Die 7 Gaben des Heiligen Geistes: Weisheit, Einsicht, Rat, Stärke, Erkenntnis, Frömmigkeit und Gottesfurcht. Bild: Pia Neuenschwander

Die 7 Gaben des Heiligen Geistes

Aus 6 mach 7 - 2700 Jahre überdauernde Geistesgaben

Die sieben Gaben des Heiligen Geistes gehen auf den Propheten Jesaja zurück. Bei ihm waren es allerdings nur sechs. Heute ist nur noch von sieben die Rede – fast ein sprachliches Pfingstwunder.

Von den Gaben des Geistes hat der Prophet Jesaja schon gepredigt, als von einem Heiligen Geist, dessen Hochfest wir an diesem Sonntag feiern, noch längst nicht die Rede war. Im Buch Jesaja (11, 1-2), das auf die Zeit von 740 bis 700 v. Chr. zurückgeht, ist nämlich zu lesen: «Doch aus dem Baumstumpf Isais wächst ein Reis empor, ein junger Trieb aus seinen Wurzeln bringt Frucht. Der Geist des Herrn ruht auf ihm: der Geist der Weisheit und der Einsicht, der Geist des Rates und der Stärke, der Geist der Erkenntnis und der Furcht des Herrn.»

Diese Reihenfolge der Geistesgaben hat mittlerweile 2700 Jahre überdauert, eine unvorstellbar lange Zeit. Schon das allein verleiht ihnen eine «natürliche» Autorität. Der heute noch geltende Katholische Katechismus hält unter Ziffer 1831 an ihr fest und bezieht sich dabei ausdrücklich auf den Propheten aus dem Alten Testament. Wer aber den Jesaja-Text mit dem Abschnitt aus dem Katechismus genau vergleicht, stösst auf einen wesentlichen Unterschied: Jesaja erwähnt sechs Geistesgaben, während es im Katechismus deren sieben sind.

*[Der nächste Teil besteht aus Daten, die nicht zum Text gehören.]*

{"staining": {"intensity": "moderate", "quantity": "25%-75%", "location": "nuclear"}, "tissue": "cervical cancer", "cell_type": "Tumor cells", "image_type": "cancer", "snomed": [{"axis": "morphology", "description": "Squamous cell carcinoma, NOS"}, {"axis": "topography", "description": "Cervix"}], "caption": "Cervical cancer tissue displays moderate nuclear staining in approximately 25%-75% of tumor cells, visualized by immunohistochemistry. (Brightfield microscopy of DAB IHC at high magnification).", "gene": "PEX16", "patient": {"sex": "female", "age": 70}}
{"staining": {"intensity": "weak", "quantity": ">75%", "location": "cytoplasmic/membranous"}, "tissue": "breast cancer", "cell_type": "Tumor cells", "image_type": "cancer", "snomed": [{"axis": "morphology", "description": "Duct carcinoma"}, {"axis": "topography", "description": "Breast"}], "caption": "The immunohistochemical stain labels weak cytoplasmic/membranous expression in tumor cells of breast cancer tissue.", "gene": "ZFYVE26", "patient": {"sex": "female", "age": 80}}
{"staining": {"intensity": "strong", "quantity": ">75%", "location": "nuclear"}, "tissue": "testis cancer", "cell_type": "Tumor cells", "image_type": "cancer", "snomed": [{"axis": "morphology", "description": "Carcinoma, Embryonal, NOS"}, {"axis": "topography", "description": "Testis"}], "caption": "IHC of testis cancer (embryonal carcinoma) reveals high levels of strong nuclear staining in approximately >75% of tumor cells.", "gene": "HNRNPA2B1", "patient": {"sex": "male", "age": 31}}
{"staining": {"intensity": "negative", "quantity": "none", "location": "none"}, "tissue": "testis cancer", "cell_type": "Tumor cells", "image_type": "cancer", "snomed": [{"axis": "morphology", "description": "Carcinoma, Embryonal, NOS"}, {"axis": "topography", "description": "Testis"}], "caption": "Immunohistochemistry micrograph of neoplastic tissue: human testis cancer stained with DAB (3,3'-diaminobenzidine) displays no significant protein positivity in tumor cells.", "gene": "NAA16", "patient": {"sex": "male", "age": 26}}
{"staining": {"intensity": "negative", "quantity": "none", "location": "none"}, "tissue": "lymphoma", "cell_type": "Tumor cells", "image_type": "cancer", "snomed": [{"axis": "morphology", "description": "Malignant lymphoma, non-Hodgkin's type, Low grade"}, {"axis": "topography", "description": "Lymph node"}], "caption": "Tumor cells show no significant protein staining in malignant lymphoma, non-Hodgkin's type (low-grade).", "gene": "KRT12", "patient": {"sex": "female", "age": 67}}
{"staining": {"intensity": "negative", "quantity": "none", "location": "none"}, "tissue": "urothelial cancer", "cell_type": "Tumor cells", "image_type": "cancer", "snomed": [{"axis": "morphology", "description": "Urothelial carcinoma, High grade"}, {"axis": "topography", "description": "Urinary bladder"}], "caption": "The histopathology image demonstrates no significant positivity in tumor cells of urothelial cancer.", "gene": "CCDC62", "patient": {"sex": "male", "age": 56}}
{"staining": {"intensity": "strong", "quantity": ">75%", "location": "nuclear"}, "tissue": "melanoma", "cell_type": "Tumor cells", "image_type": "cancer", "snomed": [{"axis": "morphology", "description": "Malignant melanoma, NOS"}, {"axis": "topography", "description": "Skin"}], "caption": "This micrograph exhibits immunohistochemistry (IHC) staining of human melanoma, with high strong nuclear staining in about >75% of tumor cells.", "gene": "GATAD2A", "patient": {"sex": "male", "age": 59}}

Aus «Furcht des Herrn» bei Jesaja werden aufgrund verschiedener Übersetzungen des Urtextes in der christlichen Tradition «Frömmigkeit» und «Gottesfurcht». Das hatte den eleganten Nebeneffekt, dass die Gaben des Heiligen Geistes im Umfeld der göttlichen Zahl Sieben platziert und mit anderen Angehörigen der Siebner-Familie vernetzt werden konnten. So stellte die Äbtissin Herrad von Landsberg in ihrer 1180 entstandenen Enzyklopädie «Hortus Deliciarum» («Garten der Köstlichkeiten», siehe «pfarrblatt», Ausgabe 14 vom 1. April 2017) einen Bezug zwischen den Geistesgaben und den sieben freien Künsten her.
Der berühmte Kirchenlehrer Bonaventura machte in seinem Werk «Collationes de septem donis Spiritus Sancti» (1267) die sieben Gaben des Heiligen Geistes in Verbindung mit den sieben Vaterunser-Bitten und den sieben Kardinaltugenden zur Grundlage seiner christlichen Ethik.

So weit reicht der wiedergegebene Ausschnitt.